First, we need to create balanced risk pools that include both healthy and less healthy persons in individual insurance markets. This will require two types of actions. Subsidies for young healthy consumers must be increased without decreasing those for older Americans so that so-called young invincibles find the prices of insurance less off-putting but the neediest customers in individual markets can still afford to participate.

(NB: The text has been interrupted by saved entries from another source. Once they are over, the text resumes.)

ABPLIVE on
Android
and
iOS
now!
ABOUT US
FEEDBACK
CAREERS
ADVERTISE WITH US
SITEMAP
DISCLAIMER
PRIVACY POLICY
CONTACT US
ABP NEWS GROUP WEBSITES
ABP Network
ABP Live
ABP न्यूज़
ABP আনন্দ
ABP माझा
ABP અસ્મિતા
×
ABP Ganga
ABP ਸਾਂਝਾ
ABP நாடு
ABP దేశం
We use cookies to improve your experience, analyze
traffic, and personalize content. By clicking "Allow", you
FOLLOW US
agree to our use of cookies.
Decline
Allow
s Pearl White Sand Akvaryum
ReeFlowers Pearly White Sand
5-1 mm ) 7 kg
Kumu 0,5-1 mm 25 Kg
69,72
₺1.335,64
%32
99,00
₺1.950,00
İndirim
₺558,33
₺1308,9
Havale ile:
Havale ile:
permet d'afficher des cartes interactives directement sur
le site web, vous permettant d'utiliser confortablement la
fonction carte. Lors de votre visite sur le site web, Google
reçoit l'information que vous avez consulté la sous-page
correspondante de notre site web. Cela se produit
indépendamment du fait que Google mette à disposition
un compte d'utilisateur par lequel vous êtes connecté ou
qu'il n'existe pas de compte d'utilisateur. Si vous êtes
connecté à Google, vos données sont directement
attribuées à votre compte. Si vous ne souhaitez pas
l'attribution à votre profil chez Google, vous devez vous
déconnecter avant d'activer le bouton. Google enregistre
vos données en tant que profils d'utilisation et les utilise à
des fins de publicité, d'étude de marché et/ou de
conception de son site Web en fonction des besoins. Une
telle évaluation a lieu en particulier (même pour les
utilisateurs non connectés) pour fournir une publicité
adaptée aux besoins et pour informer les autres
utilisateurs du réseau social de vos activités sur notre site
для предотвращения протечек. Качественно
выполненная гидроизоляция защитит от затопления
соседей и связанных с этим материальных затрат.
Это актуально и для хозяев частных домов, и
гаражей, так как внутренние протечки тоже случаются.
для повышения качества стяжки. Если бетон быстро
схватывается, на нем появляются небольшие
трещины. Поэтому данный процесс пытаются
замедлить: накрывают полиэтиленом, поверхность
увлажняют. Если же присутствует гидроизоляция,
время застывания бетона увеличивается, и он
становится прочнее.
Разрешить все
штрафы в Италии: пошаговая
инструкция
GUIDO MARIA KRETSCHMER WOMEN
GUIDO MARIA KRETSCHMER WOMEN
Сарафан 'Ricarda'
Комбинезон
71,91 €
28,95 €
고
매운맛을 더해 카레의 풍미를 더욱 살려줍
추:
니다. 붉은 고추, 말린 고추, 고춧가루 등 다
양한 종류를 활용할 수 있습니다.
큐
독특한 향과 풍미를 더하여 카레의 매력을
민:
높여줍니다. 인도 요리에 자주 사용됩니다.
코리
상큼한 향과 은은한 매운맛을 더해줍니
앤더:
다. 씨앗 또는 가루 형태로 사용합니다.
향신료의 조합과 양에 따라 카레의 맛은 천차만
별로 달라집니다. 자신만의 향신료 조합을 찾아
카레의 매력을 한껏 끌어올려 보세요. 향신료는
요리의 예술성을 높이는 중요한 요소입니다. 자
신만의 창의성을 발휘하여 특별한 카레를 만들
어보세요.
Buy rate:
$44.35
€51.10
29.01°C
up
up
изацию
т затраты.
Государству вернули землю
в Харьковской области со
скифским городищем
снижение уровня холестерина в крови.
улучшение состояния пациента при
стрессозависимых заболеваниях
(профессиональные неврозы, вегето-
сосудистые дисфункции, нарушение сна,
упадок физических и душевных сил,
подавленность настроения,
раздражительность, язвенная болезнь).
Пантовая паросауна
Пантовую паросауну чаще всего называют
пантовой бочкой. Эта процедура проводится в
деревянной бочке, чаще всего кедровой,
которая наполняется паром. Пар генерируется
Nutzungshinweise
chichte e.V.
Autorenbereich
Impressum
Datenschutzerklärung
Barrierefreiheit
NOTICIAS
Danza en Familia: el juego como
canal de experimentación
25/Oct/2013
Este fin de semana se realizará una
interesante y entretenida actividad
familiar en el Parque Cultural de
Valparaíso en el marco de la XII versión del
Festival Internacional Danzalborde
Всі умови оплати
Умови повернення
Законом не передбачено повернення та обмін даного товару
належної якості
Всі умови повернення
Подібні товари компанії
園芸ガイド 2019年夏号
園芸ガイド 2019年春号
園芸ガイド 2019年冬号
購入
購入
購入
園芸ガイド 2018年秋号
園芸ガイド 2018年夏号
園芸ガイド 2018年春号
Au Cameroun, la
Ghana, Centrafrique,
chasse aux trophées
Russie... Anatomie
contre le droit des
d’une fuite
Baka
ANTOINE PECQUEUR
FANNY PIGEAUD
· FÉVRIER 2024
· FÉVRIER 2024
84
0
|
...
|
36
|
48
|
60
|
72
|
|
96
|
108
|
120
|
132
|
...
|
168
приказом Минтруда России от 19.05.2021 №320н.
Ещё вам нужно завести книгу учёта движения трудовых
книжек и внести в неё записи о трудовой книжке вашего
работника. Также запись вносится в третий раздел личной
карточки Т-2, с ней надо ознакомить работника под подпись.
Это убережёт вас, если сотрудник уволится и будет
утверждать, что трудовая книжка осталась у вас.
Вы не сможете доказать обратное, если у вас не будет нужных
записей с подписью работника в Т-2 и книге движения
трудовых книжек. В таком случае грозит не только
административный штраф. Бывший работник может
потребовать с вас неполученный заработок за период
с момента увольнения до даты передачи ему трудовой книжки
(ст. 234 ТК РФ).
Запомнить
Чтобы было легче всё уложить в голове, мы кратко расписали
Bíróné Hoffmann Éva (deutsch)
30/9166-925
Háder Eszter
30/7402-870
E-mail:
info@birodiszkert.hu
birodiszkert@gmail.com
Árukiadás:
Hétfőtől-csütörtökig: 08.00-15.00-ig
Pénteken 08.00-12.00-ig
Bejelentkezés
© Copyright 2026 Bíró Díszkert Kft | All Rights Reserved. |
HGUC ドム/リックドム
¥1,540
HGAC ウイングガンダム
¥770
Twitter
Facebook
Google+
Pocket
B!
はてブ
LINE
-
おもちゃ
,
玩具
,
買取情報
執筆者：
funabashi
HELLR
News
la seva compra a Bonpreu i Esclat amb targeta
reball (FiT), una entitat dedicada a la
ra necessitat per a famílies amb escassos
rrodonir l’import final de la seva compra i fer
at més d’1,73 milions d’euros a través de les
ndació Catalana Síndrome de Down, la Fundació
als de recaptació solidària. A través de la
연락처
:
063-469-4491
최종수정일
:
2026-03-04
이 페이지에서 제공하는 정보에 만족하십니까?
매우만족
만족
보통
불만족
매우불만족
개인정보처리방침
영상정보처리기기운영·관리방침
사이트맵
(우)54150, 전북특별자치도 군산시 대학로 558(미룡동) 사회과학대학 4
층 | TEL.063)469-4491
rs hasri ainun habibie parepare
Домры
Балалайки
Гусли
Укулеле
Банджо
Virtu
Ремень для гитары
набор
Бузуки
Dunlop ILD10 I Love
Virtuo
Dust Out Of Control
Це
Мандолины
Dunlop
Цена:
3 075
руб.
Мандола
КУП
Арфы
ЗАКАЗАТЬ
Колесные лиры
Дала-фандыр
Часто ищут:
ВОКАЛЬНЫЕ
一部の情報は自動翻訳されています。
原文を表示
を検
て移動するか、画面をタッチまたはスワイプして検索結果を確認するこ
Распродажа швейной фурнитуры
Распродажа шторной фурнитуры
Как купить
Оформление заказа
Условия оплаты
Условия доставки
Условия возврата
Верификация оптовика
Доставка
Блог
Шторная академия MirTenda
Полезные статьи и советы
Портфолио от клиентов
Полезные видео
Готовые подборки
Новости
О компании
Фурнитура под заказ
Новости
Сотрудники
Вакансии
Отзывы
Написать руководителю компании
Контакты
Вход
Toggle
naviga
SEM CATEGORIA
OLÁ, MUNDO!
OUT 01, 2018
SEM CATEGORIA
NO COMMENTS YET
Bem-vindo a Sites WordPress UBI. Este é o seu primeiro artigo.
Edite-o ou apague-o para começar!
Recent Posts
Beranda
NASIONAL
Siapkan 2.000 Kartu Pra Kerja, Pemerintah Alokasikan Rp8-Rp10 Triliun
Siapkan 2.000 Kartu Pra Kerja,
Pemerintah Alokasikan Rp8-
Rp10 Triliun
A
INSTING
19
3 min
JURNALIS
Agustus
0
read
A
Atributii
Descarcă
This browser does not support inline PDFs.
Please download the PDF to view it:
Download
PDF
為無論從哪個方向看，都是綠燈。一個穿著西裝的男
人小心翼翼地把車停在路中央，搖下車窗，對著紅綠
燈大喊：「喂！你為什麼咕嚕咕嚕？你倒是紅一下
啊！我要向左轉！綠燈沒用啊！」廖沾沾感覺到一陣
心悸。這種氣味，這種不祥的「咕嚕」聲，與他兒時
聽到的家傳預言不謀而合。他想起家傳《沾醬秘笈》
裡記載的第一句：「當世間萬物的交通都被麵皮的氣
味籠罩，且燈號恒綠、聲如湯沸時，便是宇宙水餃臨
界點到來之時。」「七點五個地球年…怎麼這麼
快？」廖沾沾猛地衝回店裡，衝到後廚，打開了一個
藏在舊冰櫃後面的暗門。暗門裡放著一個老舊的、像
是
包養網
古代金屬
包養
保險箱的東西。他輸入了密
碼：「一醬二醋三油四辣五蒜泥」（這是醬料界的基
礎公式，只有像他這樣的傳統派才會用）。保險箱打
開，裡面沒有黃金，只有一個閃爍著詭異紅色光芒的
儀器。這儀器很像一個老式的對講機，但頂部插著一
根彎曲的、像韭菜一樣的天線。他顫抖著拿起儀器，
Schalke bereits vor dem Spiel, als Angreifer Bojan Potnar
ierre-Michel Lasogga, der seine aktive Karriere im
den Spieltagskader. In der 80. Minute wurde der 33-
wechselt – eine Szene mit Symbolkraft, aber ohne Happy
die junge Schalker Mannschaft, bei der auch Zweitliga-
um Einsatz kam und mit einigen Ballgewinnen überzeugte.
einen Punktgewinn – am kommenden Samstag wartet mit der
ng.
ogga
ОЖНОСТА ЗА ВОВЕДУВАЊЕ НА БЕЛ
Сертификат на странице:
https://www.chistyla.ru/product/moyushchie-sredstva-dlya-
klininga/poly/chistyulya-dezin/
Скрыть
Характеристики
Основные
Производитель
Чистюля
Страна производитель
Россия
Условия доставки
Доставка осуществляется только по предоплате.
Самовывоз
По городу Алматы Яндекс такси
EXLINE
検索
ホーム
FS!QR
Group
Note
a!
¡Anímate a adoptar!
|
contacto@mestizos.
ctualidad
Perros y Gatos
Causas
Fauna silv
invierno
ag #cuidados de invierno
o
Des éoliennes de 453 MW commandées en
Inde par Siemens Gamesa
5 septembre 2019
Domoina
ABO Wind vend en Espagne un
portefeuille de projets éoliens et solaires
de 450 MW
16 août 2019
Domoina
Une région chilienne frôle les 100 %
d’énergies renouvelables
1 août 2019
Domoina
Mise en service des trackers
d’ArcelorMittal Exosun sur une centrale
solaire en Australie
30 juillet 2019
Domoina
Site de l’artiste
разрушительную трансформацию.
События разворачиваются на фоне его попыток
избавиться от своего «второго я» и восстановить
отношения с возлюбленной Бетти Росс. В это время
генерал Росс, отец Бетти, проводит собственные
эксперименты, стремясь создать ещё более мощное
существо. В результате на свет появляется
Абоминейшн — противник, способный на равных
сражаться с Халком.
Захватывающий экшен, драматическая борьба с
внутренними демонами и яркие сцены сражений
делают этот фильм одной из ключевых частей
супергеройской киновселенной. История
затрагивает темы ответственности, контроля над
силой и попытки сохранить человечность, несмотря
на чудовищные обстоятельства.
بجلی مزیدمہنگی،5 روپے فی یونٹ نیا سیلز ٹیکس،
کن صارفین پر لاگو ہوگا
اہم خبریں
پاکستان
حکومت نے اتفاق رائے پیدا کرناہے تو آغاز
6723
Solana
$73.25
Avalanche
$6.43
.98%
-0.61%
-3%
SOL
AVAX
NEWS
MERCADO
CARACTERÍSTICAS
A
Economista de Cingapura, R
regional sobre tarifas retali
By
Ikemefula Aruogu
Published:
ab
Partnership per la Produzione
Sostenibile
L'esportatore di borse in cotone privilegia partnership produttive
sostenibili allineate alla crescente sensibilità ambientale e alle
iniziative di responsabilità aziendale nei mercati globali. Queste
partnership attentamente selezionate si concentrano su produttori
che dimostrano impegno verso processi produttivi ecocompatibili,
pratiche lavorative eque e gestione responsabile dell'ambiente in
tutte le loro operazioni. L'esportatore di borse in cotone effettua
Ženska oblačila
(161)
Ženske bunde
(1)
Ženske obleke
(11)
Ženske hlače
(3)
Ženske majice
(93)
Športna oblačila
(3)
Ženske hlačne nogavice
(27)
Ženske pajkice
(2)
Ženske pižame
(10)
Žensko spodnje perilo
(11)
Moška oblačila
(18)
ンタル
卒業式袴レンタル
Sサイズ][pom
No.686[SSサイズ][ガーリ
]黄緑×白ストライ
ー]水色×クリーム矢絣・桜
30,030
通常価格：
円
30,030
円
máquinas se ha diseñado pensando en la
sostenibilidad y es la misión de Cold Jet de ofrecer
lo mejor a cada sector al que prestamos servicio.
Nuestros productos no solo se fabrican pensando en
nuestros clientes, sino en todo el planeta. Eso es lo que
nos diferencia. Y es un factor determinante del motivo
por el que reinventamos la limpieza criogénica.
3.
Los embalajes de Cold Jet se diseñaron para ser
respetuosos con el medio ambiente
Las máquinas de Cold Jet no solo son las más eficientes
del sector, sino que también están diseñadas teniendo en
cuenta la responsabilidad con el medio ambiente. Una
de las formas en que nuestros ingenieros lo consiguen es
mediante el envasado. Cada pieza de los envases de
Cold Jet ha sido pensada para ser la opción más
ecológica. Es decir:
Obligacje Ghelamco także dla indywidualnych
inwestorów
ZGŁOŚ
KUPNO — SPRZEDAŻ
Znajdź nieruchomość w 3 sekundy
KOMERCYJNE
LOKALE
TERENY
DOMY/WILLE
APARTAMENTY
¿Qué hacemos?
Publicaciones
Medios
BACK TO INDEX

However, reducing financial barriers for good risks will not suffice. Unlike many other purchases in our lives, buying insurance is difficult, confusing, and provides little short-term gratification; so healthy young people will always tend to avoid it. That is why creating healthy risk pools for individual markets will require something like the individual mandate that has been so unpopular with conservatives. Unless consumers are required to purchase insurance — or face a meaningful penalty — individual markets may not function effectively over the long term. By meaningful, we mean a financial penalty that equals or exceeds the cost of buying insurance in the first place.
Second, we need to extend subsidies higher up the income scale than the ACA’s limit of 400% of the federal poverty level. This will enable more non-poor individuals — who tend to have lesser disease burdens — to purchase insurance. Unfortunately, health insurance has become so expensive in the United States that even many middle-income families cannot afford to purchase it without the kind of assistance that employers routinely offer their employees.
Third, if we want private insurers to participate in ensuring that Americans have access to affordable insurance, the business of selling this product must be viable. This means managing the inherent uncertainties associated with selling insurance in comparatively unpredictable individual markets. The most effective approaches — used in the Medicare private drug-insurance market without controversy — are reinsurance and risk corridors. The first of these means assuring that reinsurance is available and affordable for plans selling individual and small group products. Risk corridors protect plans that accumulate unexpectedly high risks by giving them access to funds collected from insurers that experience unexpectedly low risks.
Fourth, and perhaps most important, public and private stakeholders must accelerate efforts to control the costs of health care services, which are the primary determinants of the cost of health insurance in all markets, including employer-sponsored, individual, and public. One reason that other countries find it easier to insure their entire populations is that their costs of care are half or less what ours are.
The key to controlling health care costs in the United States is to implement aggressively the payment and delivery-system reforms that were included in the Affordable Care Act but rarely discussed in current debates. Chief among these reforms is holding providers of care accountable for costs and quality of services through value-based payments that reward clinicians and organizations that provide better care at lower costs. Fortunately, the American Health Care Act seems to leave many of these ACA provisions intact, though whether the new administration will enforce them as vigorously as the previous one remains unclear.
The facts are clear. We can revive individual markets that were failing even before the ACA was enacted and are vital to making affordable care available to Americans. But we will have to pay for that revival — politically and fiscally.